We officially opened in September and got our first placement a couple weeks after! We became first time parents to the cutest, happiest, most precious 8 month old boy. Even though he was only in our home for about a month, he filled it to the brim with a joy we really didnʼt know was possible. Each day that he was with us, I felt like I learned a new facet of Godʼs character. I experienced such a deep communion with Him and those were some of the most precious moments I think Iʼll ever have. I know we provided our little guy with a safe and loving home, but Iʼm pretty sure he gave us more than we did him. There really arenʼt adequate words to describe the overwhelming grief that came when he left. Despite the thankfulness for another familyʼs restoration, ours felt like it broke in a thousand pieces. Everything in my life has pretty much “gone my way” and I naively assumed that the trend would continue. Weʼd adopt him, have our cute little family, and that would be it. Because thatʼs how my life should go. I guess I was hoping I could skate through life without a huge amount of suffering. 

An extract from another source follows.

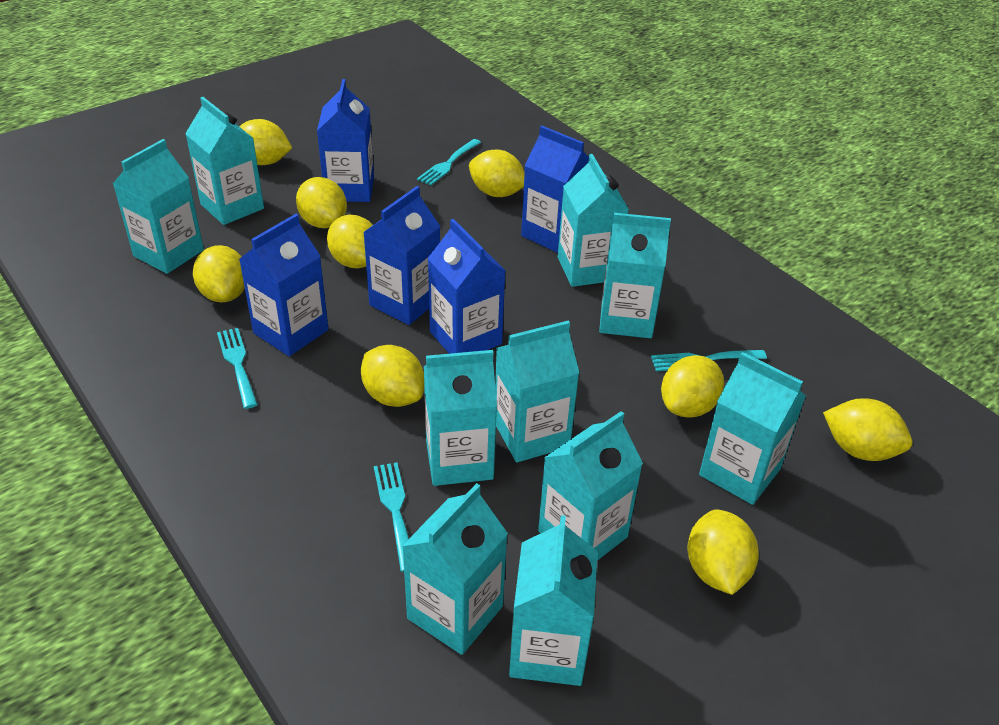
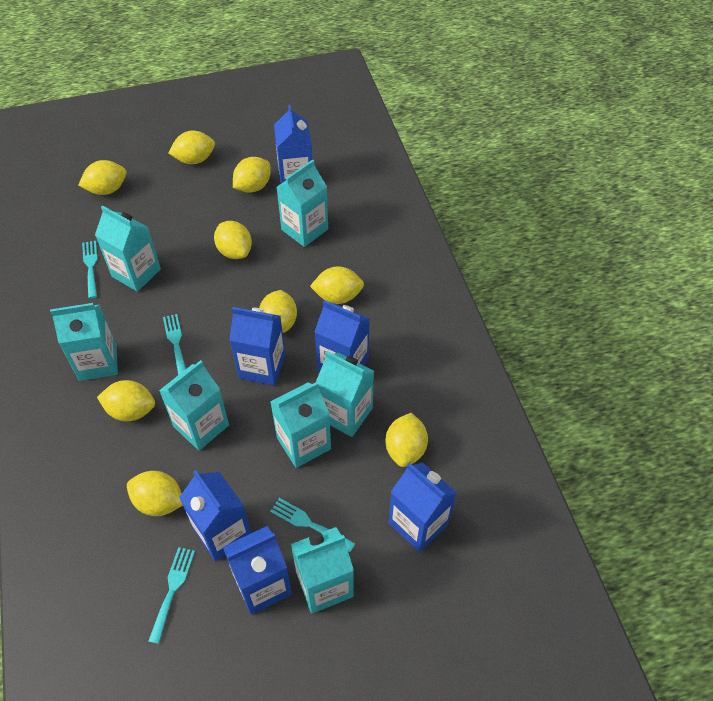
blue carton: [239,214,329,356] [317,79,374,202] [363,186,440,325] [427,219,506,354] [521,126,589,253] = 5 -> [179,470,251,561] [223,526,292,614] [229,307,285,386] [274,105,312,184] [314,300,370,371] [389,462,457,552] = 6
turquoise carton: [113,139,204,274] [185,97,264,225] [402,483,508,655] [424,350,497,486] [495,321,579,462] [509,515,598,686] [538,411,643,561] [558,154,629,287] [599,213,671,338] [699,352,806,505] = 10 -> [50,303,118,381] [95,205,161,292] [159,360,229,451] [270,382,331,468] [277,160,328,247] [291,527,354,614] [316,351,374,437] = 7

Learning how to grieve really is a life skill and what I have gained in the midst of it is a deeper sense of compassion for those who suffer. For the world. For the people that God so desperately loves and came for. Suffering is universal and Iʼm surprisingly thankful for the new kinship that I feel with the world around me. Iʼd always had a fairly “hands off” approach to peopleʼs hardships, but now, we know names. We put faces to drug abuse and domestic violence. We can never unsee or unknow that real heartache exists in our world and in our city. And even though thatʼs tremendously hard, I am so humbly grateful that the Lord has allowed us to be in community with this new extended family.

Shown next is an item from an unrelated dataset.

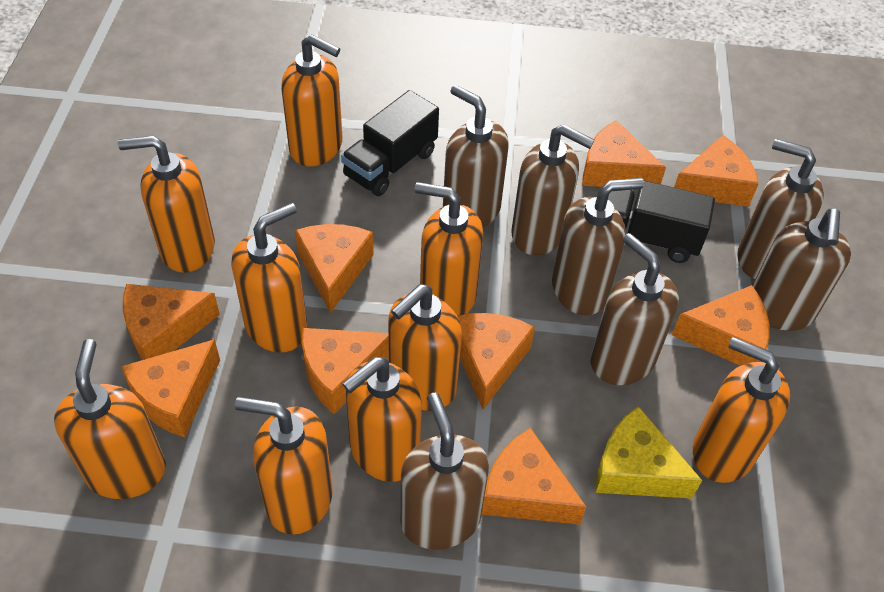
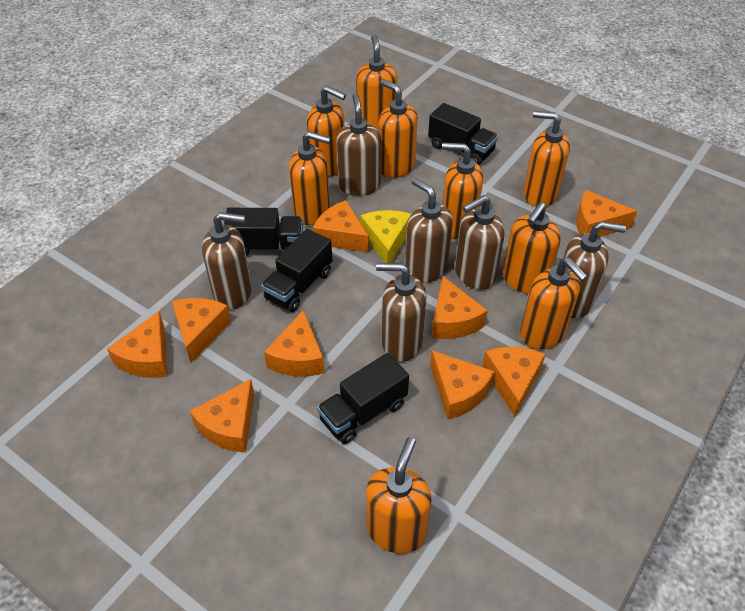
black truck: [341,90,439,196] [608,180,715,263] = 2 -> [224,208,303,256] [261,229,332,312] [317,353,409,444] [428,103,498,165] = 4
brown soap dispenser: [401,393,489,550] [443,85,509,228] [511,124,595,256] [552,178,644,315] [590,233,679,385] [737,139,824,279] [752,209,851,331] = 7 -> [202,212,252,309] [336,93,381,196] [376,263,426,362] [405,178,453,283] [455,195,505,290] [564,221,626,318] = 6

Jen Hatmaker describes our calling as “the place where our burdens meet our passions.” After years of confusion on what my calling could be, I really feel like Iʼve hit my sweet spot. Jesus has graciously allowed me to learn how to leverage my gifts for His kingdom and itʼs been such a privilege. We continue to pray about what our family might look like, but, unlike 4 years ago, we hold any plans for the future so loosely. We want our family to be a reflection of heaven, and we want to be obedient in however the Lord chooses to do that in our lives. Dave and I feel so fortunate to be on this journey with all of you and are thankful to sit at the feet of and learn from those who have gone before us!


Thanks so much for sharing, Lindsay!  To sponsor Lindsay and Dave for Walk for the Waiting - click here!


whitney burger said...

Lady Hassell, thiiiiiis. You really ARE just the dearest and have the most gifted way of confronting others with truth that's only born out of the deepest kind of love. So moved by the way you first love God and how that changes the way you love others!